Adi Zaffran wasn’t kidding when he said bullets are a very Israeli experience. While looking for some used shells to use in his first jewelry collection, he stumbled across a firing range just one street away from his home in Jerusalem.
“Work with bullets is a very Israeli experience—the raw material is abundantly available, everyone has seen weapons and unused bullets, and most Israelis are familiar with bullets through their compulsory army service,” he says. “My work is clearly influenced by the country I work in. Although I did not express any political opinion through the bullet rings, they still attracted lots of political flak.”
You’re actually not a jewelry designer by trade. What led you to do the collection?
This is my first attempt at jewelry design. It was a completely new experience for me, designing objects that emphasize only aesthetics and beauty, with no added practical value. I tried to understand what makes a piece of jewelry valuable. What sets its worth—production time? Rarity and desirability?
All bullets start out as identical. As they are fired, their trajectory and contact with hard or soft surfaces create unique objects. But this does not diminish their worth in my eyes. On the contrary, the individuality of every single piece adds to their value. No two pieces will ever be the same. What mainly piqued my interest was taking an object created completely randomly, and making it into a desirable product. I am currently considering setting the bullets on necklaces, bracelets, tiepins, and cufflinks.
As someone with no jewelry background, tell us the process you went through.
I was looking for a firing range near my residence in Jerusalem, where I was studying at the time in the Bezalel Academy of Arts and Design.
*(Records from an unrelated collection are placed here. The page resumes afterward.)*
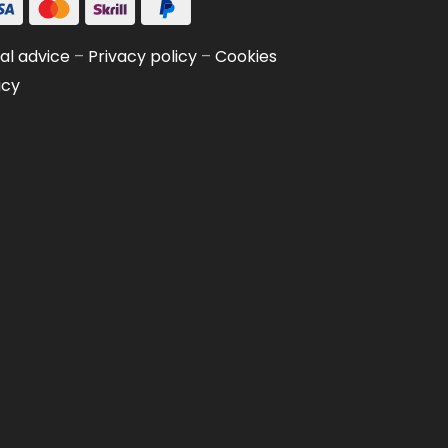
al advice
–
Privacy policy
–
Cookies
icy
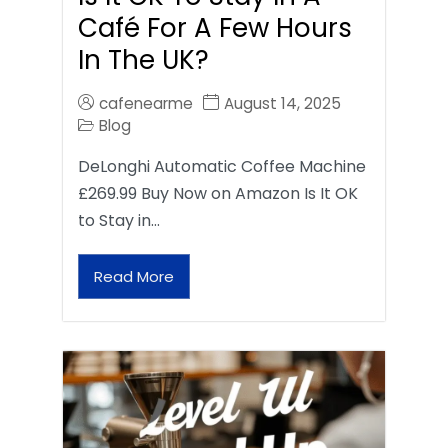
Café For A Few Hours
In The UK?
cafenearme
August 14, 2025
Blog
DeLonghi Automatic Coffee Machine
£269.99 Buy Now on Amazon Is It OK
to Stay in…
Read More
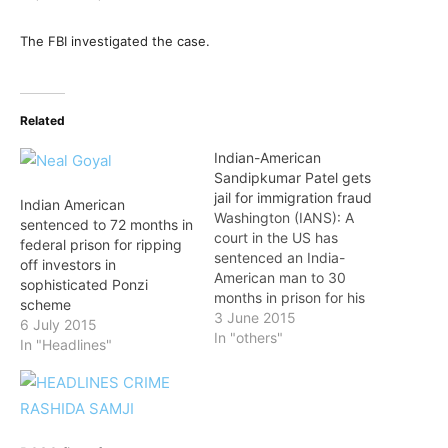
The FBI investigated the case.
Related
Indian-American
Sandipkumar Patel gets
jail for immigration fraud
Indian American
Washington (IANS): A
sentenced to 72 months in
court in the US has
federal prison for ripping
sentenced an India-
off investors in
American man to 30
sophisticated Ponzi
months in prison for his
scheme
role in an illegal
3 June 2015
6 July 2015
immigration scheme, the
In "others"
In "Headlines"
Department of Justice
said in a press release.
Judge William H. Walls of
the district court of New
Jersey handed down the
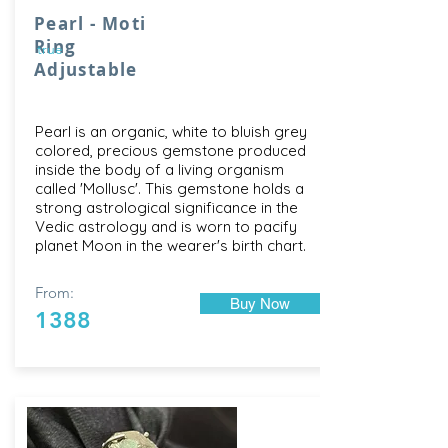
Pearl - Moti
Ring
true
Adjustable
Pearl is an organic, white to bluish grey
colored, precious gemstone produced
inside the body of a living organism
called 'Mollusc'. This gemstone holds a
strong astrological significance in the
Vedic astrology and is worn to pacify
planet Moon in the wearer's birth chart.
From:
Buy Now
1388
I discovered one in the street just next to mine. I took hundreds of bullets and selected the most interesting, beautiful, and jewelry-prone amongst these. I went to the jewelry department at Bezalel, and after a short training period, I began to try out various materials myself.
I am a strong believer in hands-on design, so it was important for me to experiment and discover what happened. I created a few rings using copper and brass. As I had no previous experience in jewelry crafting, every small discovery was very exciting in my eyes.
For example, finding out that lead melts at a very low temperature, before the fusing material does, led me to bond the ring to the bullet using lead. And since lead already existed in the bullet, there was no need for additional materials. I finished creating the first collection of rings, which served as a conceptual demonstration within a week of collecting the bullets.
Do you personally wear them, and which is your favorite piece?
I wear one of my bullet rings, but it is not my favorite per se. My favorite ring is more suitable to be worn by a woman and has already been sold.
Were you raised in a creative environment?
It is difficult to say, none of my parents are artists or designers, but my grandfather and the whole side of my mother’s family are very creative people: painters, musicians, tailors, and artisans. My grandfather used to build and create everything himself. He would draw pictures and sew costumes for me, build tables and bookcases, and upholster chairs—he had golden hands.
In high school, I did play the guitar and flamenco is still one of my great loves. But I always liked working with my hands, making my own items. My good friend, who was studying graphic design, led me to discover and pushed me into the design field. In the end, this is what I went to study.
You actually just graduated not too long ago. How were your years as a design student?
I was exposed to many stimuli in the different departments at Bezalel—fine arts, photography, visual communication, industrial design, jewelry and fashion design, architecture, ceramic and glass design, animation… it was a place I could do conceptual creations and not just hardcore industrial design.
One of the most memorable experiences in Bezalel was a pottery class in the Ceramics Department. I was amazed at the feeling of working with clay—the ability to shape and use the substance through direct contact is a wonderful feeling. There is no need for any intermediaries.
But the course that influenced me most was during my first year: “Structure, Function, Shape”, or as it is called at Bezalel, “Sfinati”, named after its two lecturer, Safi and Naty. This is a basics course of three-dimensional design and the way it expresses itself morphologically, materially, and functionally.
How do you spend a typical work day?
I currently live in Yafo, and my flat is a three-minute bicycle ride from the studio. I usually get to the studio by 9 in the morning and work on projects there until seven or eight in the evening.
And what do you like to do when you’re not working?
I love watching movies; I could watch them all day long. I like going to the sea in the afternoon and I enjoy cooking my own meals and baking—I have a weakness for pastries. My main problem is that there are lots of things I want to do, but not enough hours in the day to do them all.